*Try it:* For every row below, give its lines as a numbered list, leaving out any blank lines.

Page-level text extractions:
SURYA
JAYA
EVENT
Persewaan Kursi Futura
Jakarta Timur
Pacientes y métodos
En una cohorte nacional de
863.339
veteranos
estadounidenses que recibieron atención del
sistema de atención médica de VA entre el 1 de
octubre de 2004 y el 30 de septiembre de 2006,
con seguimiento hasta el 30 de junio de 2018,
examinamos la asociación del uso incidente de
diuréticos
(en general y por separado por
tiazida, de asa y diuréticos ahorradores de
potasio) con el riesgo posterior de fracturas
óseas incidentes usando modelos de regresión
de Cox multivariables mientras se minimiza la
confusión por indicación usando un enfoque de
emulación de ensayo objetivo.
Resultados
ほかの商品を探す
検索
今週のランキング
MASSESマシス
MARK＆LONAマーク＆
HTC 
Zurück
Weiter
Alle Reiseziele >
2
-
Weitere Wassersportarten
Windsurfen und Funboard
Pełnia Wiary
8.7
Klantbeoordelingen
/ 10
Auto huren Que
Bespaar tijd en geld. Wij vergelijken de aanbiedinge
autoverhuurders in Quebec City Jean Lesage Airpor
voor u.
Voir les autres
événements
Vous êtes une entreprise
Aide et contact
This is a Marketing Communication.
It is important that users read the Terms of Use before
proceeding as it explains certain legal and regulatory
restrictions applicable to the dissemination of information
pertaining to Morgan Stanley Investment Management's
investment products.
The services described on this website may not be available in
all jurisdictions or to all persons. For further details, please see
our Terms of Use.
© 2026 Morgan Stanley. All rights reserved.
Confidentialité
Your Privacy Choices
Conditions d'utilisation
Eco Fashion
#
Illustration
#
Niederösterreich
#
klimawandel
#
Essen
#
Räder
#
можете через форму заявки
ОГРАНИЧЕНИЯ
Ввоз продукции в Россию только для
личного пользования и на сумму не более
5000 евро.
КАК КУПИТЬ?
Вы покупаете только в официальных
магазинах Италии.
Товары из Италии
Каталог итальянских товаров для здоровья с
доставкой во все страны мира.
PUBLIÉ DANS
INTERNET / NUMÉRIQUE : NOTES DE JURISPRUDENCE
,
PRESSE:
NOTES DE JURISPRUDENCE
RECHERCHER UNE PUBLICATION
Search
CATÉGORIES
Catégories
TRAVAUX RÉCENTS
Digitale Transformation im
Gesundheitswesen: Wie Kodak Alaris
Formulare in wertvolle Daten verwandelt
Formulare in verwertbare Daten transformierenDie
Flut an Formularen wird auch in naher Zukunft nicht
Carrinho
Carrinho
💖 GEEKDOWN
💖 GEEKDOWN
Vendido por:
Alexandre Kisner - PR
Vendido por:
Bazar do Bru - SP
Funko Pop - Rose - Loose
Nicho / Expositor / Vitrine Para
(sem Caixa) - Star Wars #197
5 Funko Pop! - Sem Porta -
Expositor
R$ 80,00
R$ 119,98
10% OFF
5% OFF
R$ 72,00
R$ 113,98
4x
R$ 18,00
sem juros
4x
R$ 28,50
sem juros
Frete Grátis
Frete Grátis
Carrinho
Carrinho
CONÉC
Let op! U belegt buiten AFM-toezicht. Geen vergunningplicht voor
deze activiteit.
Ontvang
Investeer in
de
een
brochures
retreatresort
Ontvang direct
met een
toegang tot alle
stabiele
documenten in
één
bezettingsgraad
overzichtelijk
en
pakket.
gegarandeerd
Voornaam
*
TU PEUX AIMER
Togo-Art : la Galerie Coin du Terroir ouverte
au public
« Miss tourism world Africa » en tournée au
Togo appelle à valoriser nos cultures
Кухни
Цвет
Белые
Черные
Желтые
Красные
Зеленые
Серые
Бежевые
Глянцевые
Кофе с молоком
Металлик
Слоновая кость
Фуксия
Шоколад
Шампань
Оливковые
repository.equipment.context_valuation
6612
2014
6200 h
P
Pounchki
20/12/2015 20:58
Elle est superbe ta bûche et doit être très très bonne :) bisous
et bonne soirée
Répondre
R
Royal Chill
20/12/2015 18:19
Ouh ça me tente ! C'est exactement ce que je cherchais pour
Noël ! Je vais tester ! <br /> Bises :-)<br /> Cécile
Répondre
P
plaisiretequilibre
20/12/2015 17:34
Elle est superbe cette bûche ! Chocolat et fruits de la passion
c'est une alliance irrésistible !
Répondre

*Result for this task:*
1. SURYA
2. JAYA
3. EVENT
4. Persewaan Kursi Futura
5. Jakarta Timur
6. Pacientes y métodos
7. En una cohorte nacional de
8. 863.339
9. veteranos
10. estadounidenses que recibieron atención del
11. sistema de atención médica de VA entre el 1 de
12. octubre de 2004 y el 30 de septiembre de 2006,
13. con seguimiento hasta el 30 de junio de 2018,
14. examinamos la asociación del uso incidente de
15. diuréticos
16. (en general y por separado por
17. tiazida, de asa y diuréticos ahorradores de
18. potasio) con el riesgo posterior de fracturas
19. óseas incidentes usando modelos de regresión
20. de Cox multivariables mientras se minimiza la
21. confusión por indicación usando un enfoque de
22. emulación de ensayo objetivo.
23. Resultados
24. ほかの商品を探す
25. 検索
26. 今週のランキング
27. MASSESマシス
28. MARK＆LONAマーク＆
29. HTC 
30. Zurück
31. Weiter
32. Alle Reiseziele >
33. 2
34. -
35. Weitere Wassersportarten
36. Windsurfen und Funboard
37. Pełnia Wiary
38. 8.7
39. Klantbeoordelingen
40. / 10
41. Auto huren Que
42. Bespaar tijd en geld. Wij vergelijken de aanbiedinge
43. autoverhuurders in Quebec City Jean Lesage Airpor
44. voor u.
45. Voir les autres
46. événements
47. Vous êtes une entreprise
48. Aide et contact
49. This is a Marketing Communication.
50. It is important that users read the Terms of Use before
51. proceeding as it explains certain legal and regulatory
52. restrictions applicable to the dissemination of information
53. pertaining to Morgan Stanley Investment Management's
54. investment products.
55. The services described on this website may not be available in
56. all jurisdictions or to all persons. For further details, please see
57. our Terms of Use.
58. © 2026 Morgan Stanley. All rights reserved.
59. Confidentialité
60. Your Privacy Choices
61. Conditions d'utilisation
62. Eco Fashion
63. #
64. Illustration
65. #
66. Niederösterreich
67. #
68. klimawandel
69. #
70. Essen
71. #
72. Räder
73. #
74. можете через форму заявки
75. ОГРАНИЧЕНИЯ
76. Ввоз продукции в Россию только для
77. личного пользования и на сумму не более
78. 5000 евро.
79. КАК КУПИТЬ?
80. Вы покупаете только в официальных
81. магазинах Италии.
82. Товары из Италии
83. Каталог итальянских товаров для здоровья с
84. доставкой во все страны мира.
85. PUBLIÉ DANS
86. INTERNET / NUMÉRIQUE : NOTES DE JURISPRUDENCE
87. ,
88. PRESSE:
89. NOTES DE JURISPRUDENCE
90. RECHERCHER UNE PUBLICATION
91. Search
92. CATÉGORIES
93. Catégories
94. TRAVAUX RÉCENTS
95. Digitale Transformation im
96. Gesundheitswesen: Wie Kodak Alaris
97. Formulare in wertvolle Daten verwandelt
98. Formulare in verwertbare Daten transformierenDie
99. Flut an Formularen wird auch in naher Zukunft nicht
100. Carrinho
101. Carrinho
102. 💖 GEEKDOWN
103. 💖 GEEKDOWN
104. Vendido por:
105. Alexandre Kisner - PR
106. Vendido por:
107. Bazar do Bru - SP
108. Funko Pop - Rose - Loose
109. Nicho / Expositor / Vitrine Para
110. (sem Caixa) - Star Wars #197
111. 5 Funko Pop! - Sem Porta -
112. Expositor
113. R$ 80,00
114. R$ 119,98
115. 10% OFF
116. 5% OFF
117. R$ 72,00
118. R$ 113,98
119. 4x
120. R$ 18,00
121. sem juros
122. 4x
123. R$ 28,50
124. sem juros
125. Frete Grátis
126. Frete Grátis
127. Carrinho
128. Carrinho
129. CONÉC
130. Let op! U belegt buiten AFM-toezicht. Geen vergunningplicht voor
131. deze activiteit.
132. Ontvang
133. Investeer in
134. de
135. een
136. brochures
137. retreatresort
138. Ontvang direct
139. met een
140. toegang tot alle
141. stabiele
142. documenten in
143. één
144. bezettingsgraad
145. overzichtelijk
146. en
147. pakket.
148. gegarandeerd
149. Voornaam
150. *
151. TU PEUX AIMER
152. Togo-Art : la Galerie Coin du Terroir ouverte
153. au public
154. « Miss tourism world Africa » en tournée au
155. Togo appelle à valoriser nos cultures
156. Кухни
157. Цвет
158. Белые
159. Черные
160. Желтые
161. Красные
162. Зеленые
163. Серые
164. Бежевые
165. Глянцевые
166. Кофе с молоком
167. Металлик
168. Слоновая кость
169. Фуксия
170. Шоколад
171. Шампань
172. Оливковые
173. repository.equipment.context_valuation
174. 6612
175. 2014
176. 6200 h
177. P
178. Pounchki
179. 20/12/2015 20:58
180. Elle est superbe ta bûche et doit être très très bonne :) bisous
181. et bonne soirée
182. Répondre
183. R
184. Royal Chill
185. 20/12/2015 18:19
186. Ouh ça me tente ! C'est exactement ce que je cherchais pour
187. Noël ! Je vais tester ! <br /> Bises :-)<br /> Cécile
188. Répondre
189. P
190. plaisiretequilibre
191. 20/12/2015 17:34
192. Elle est superbe cette bûche ! Chocolat et fruits de la passion
193. c'est une alliance irrésistible !
194. Répondre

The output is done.